Clock driven: Use convolutional SNN to identify Fashion-MNIST
=============================================================================================

Author: `fangwei123456 <https://github.com/fangwei123456>`_

Translator: `YeYumin <https://github.com/YEYUMIN>`_

In this tutorial, we will build a convolutional spike neural network to classify the `Fashion-MNIST <https://github.com/zalandoresearch/fashion-mnist>`__ dataset.
The Fashion-MNIST dataset has the same format as the MNIST dataset, and both are ``1 * 28 * 28`` grayscale images.

Network structure
----------------------------

Most of the common convolutional neural networks in ANN are in the form of convolution + fully-connected layers.
We also use a similar structure in SNN. Let us import modules, inherit ``torch.nn.Module`` to define our network:

.. code-block:: python

    import torch
    import torch.nn as nn
    import torch.nn.functional as F
    import torchvision
    from spikingjelly.activation_based import neuron, functional, surrogate, layer
    from torch.utils.tensorboard import SummaryWriter
    import os
    import time
    import argparse
    import numpy as np
    from torch.cuda import amp
    _seed_ = 2020
    torch.manual_seed(_seed_)  # use torch.manual_seed() to seed the RNG for all devices (both CPU and CUDA)
    torch.backends.cudnn.deterministic = True
    torch.backends.cudnn.benchmark = False
    np.random.seed(_seed_)

    class PythonNet(nn.Module):
        def __init__(self, T):
            super().__init__()
            self.T = T

Then we add convolutional layers and a fully-connected layers to ``PythonNet``. We add two Conv-BN-Pooling::

.. code-block:: python

    self.conv = nn.Sequential(
        nn.Conv2d(1, 128, kernel_size=3, padding=1, bias=False),
        nn.BatchNorm2d(128),
        neuron.IFNode(surrogate_function=surrogate.ATan()),
        nn.MaxPool2d(2, 2),  # 14 * 14

        nn.Conv2d(128, 128, kernel_size=3, padding=1, bias=False),
        nn.BatchNorm2d(128),
        neuron.IFNode(surrogate_function=surrogate.ATan()),
        nn.MaxPool2d(2, 2)  # 7 * 7
        )

The input with ``shape=[N, 1, 28, 28]`` will be converted to spikes with ``shape=[N, 128, 7, 7]``.

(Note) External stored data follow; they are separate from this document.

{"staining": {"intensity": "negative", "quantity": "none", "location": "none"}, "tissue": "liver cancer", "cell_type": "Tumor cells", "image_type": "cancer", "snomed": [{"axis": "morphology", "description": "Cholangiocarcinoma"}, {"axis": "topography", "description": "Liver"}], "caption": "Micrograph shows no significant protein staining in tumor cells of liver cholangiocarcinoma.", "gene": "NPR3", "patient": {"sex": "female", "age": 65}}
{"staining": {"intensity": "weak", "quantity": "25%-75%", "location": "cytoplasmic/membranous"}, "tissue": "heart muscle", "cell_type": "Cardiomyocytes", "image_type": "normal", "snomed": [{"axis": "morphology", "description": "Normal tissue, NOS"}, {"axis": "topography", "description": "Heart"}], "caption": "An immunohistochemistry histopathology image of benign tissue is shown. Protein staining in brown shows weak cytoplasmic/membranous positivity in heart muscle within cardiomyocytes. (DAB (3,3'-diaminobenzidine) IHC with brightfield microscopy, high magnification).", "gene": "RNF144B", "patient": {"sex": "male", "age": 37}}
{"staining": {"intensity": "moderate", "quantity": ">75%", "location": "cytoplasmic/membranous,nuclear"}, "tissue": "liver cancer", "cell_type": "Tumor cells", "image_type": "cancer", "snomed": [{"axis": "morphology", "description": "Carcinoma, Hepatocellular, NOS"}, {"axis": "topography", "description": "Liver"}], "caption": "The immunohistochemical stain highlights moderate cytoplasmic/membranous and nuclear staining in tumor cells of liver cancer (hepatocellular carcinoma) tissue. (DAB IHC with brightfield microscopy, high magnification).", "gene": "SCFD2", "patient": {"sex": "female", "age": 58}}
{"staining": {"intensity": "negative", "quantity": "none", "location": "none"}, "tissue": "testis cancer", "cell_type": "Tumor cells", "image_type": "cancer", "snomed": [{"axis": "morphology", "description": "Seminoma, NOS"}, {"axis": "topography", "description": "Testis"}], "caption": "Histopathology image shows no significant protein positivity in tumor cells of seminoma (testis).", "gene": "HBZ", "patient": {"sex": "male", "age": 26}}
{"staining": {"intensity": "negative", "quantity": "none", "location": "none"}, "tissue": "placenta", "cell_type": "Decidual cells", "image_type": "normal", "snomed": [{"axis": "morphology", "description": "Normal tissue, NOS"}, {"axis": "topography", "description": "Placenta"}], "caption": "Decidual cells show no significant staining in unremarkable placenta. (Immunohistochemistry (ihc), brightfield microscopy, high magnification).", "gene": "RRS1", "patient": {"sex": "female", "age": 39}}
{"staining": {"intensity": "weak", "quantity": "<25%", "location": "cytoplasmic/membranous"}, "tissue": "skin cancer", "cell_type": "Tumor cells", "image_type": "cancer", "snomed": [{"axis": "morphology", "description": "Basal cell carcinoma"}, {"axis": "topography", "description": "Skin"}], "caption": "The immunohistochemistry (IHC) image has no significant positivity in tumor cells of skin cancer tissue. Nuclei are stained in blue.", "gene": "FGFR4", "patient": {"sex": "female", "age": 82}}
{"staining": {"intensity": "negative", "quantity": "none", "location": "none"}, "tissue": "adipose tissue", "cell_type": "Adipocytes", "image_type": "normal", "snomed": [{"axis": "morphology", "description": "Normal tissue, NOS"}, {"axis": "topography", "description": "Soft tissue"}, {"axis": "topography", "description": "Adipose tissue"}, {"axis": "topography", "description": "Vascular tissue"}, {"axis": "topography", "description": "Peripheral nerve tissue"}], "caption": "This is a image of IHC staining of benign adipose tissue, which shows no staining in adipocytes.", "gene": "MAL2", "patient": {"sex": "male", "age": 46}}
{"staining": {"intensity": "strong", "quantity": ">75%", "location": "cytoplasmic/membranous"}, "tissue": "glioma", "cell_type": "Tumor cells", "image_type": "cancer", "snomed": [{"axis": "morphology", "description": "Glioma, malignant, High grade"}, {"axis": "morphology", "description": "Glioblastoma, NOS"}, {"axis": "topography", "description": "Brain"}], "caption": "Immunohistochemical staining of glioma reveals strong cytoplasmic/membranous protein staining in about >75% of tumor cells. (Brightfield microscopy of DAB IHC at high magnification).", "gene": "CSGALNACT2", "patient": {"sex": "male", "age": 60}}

Such convolutional layers can actually function as an encoder: in the previous tutorial (classify MNIST), we used a
Poisson encoder to encode pictures into spikes. However, we can directly send the picture
to the SNN. In this case, the first spike neurons layer (SN) and the layers before SN can be regarded as an
auto-encoder with learnable parameters. Specifically, teh auto-encoder is composed of the following layers:

.. code-block:: python

    nn.Conv2d(1, 128, kernel_size=3, padding=1, bias=False),
    nn.BatchNorm2d(128),
    neuron.IFNode(surrogate_function=surrogate.ATan())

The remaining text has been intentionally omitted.